BEGIN SUPPLIED DATA

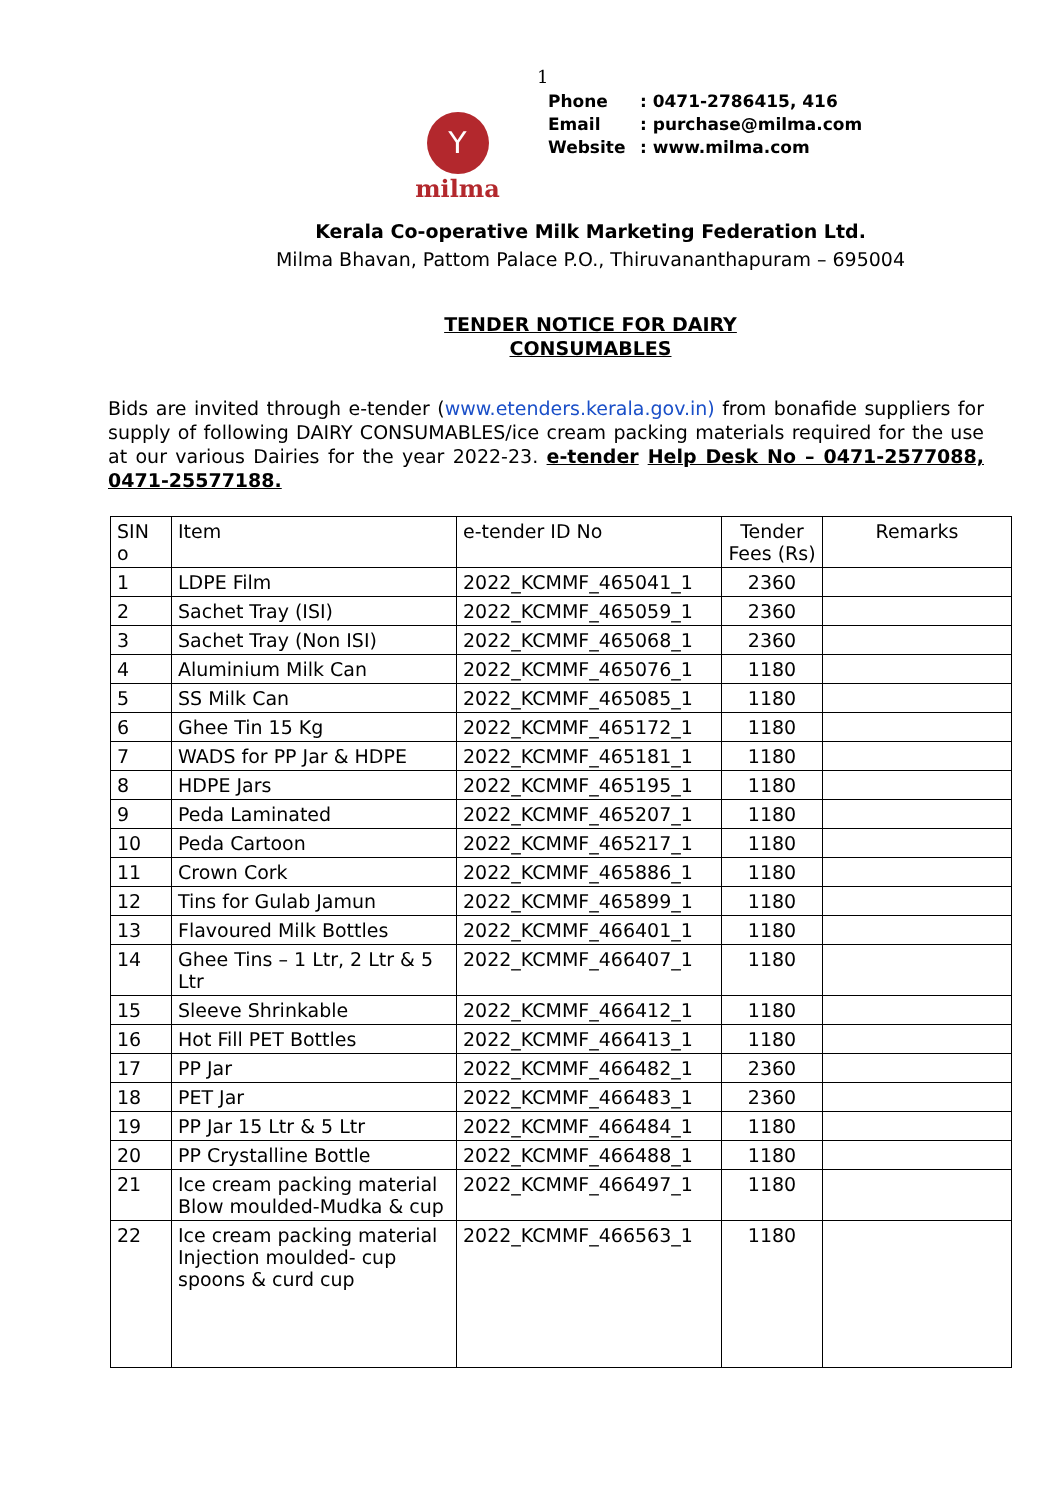1
Y
milma
Phone: 0471-2786415, 416
Email: purchase@milma.com
Website: www.milma.com
Kerala Co-operative Milk Marketing Federation Ltd.
Milma Bhavan, Pattom Palace P.O., Thiruvananthapuram – 695004
TENDER NOTICE FOR DAIRY
CONSUMABLES
Bids are invited through e-tender (www.etenders.kerala.gov.in) from bonafide suppliers for supply of following DAIRY CONSUMABLES/ice cream packing materials required for the use at our various Dairies for the year 2022-23. e-tender Help Desk No – 0471-2577088, 0471-25577188.
| SIN o | Item | e-tender ID No | Tender Fees (Rs) | Remarks |
| --- | --- | --- | --- | --- |
| 1 | LDPE Film | 2022_KCMMF_465041_1 | 2360 | |
| 2 | Sachet Tray (ISI) | 2022_KCMMF_465059_1 | 2360 | |
| 3 | Sachet Tray (Non ISI) | 2022_KCMMF_465068_1 | 2360 | |
| 4 | Aluminium Milk Can | 2022_KCMMF_465076_1 | 1180 | |
| 5 | SS Milk Can | 2022_KCMMF_465085_1 | 1180 | |
| 6 | Ghee Tin 15 Kg | 2022_KCMMF_465172_1 | 1180 | |
| 7 | WADS for PP Jar & HDPE | 2022_KCMMF_465181_1 | 1180 | |
| 8 | HDPE Jars | 2022_KCMMF_465195_1 | 1180 | |
| 9 | Peda Laminated | 2022_KCMMF_465207_1 | 1180 | |
| 10 | Peda Cartoon | 2022_KCMMF_465217_1 | 1180 | |
| 11 | Crown Cork | 2022_KCMMF_465886_1 | 1180 | |
| 12 | Tins for Gulab Jamun | 2022_KCMMF_465899_1 | 1180 | |
| 13 | Flavoured Milk Bottles | 2022_KCMMF_466401_1 | 1180 | |
| 14 | Ghee Tins – 1 Ltr, 2 Ltr & 5 Ltr | 2022_KCMMF_466407_1 | 1180 | |
| 15 | Sleeve Shrinkable | 2022_KCMMF_466412_1 | 1180 | |
| 16 | Hot Fill PET Bottles | 2022_KCMMF_466413_1 | 1180 | |
| 17 | PP Jar | 2022_KCMMF_466482_1 | 2360 | |
| 18 | PET Jar | 2022_KCMMF_466483_1 | 2360 | |
| 19 | PP Jar 15 Ltr & 5 Ltr | 2022_KCMMF_466484_1 | 1180 | |
| 20 | PP Crystalline Bottle | 2022_KCMMF_466488_1 | 1180 | |
| 21 | Ice cream packing material Blow moulded-Mudka & cup | 2022_KCMMF_466497_1 | 1180 | |
| 22 | Ice cream packing material Injection moulded- cup spoons & curd cup | 2022_KCMMF_466563_1 | 1180 | |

END SUPPLIED DATA

* YOUR INSTRUCTIONS: In your answer, include only the lines above starting at the line that holds "2022_KCMMF_466401_1 | 1180 | |" and ending at the line that holds "2022_KCMMF_466483_1 | 2360 | |", copied exactly.

* RESPONSE:
| 13 | Flavoured Milk Bottles | 2022_KCMMF_466401_1 | 1180 | |
| 14 | Ghee Tins – 1 Ltr, 2 Ltr & 5 Ltr | 2022_KCMMF_466407_1 | 1180 | |
| 15 | Sleeve Shrinkable | 2022_KCMMF_466412_1 | 1180 | |
| 16 | Hot Fill PET Bottles | 2022_KCMMF_466413_1 | 1180 | |
| 17 | PP Jar | 2022_KCMMF_466482_1 | 2360 | |
| 18 | PET Jar | 2022_KCMMF_466483_1 | 2360 | |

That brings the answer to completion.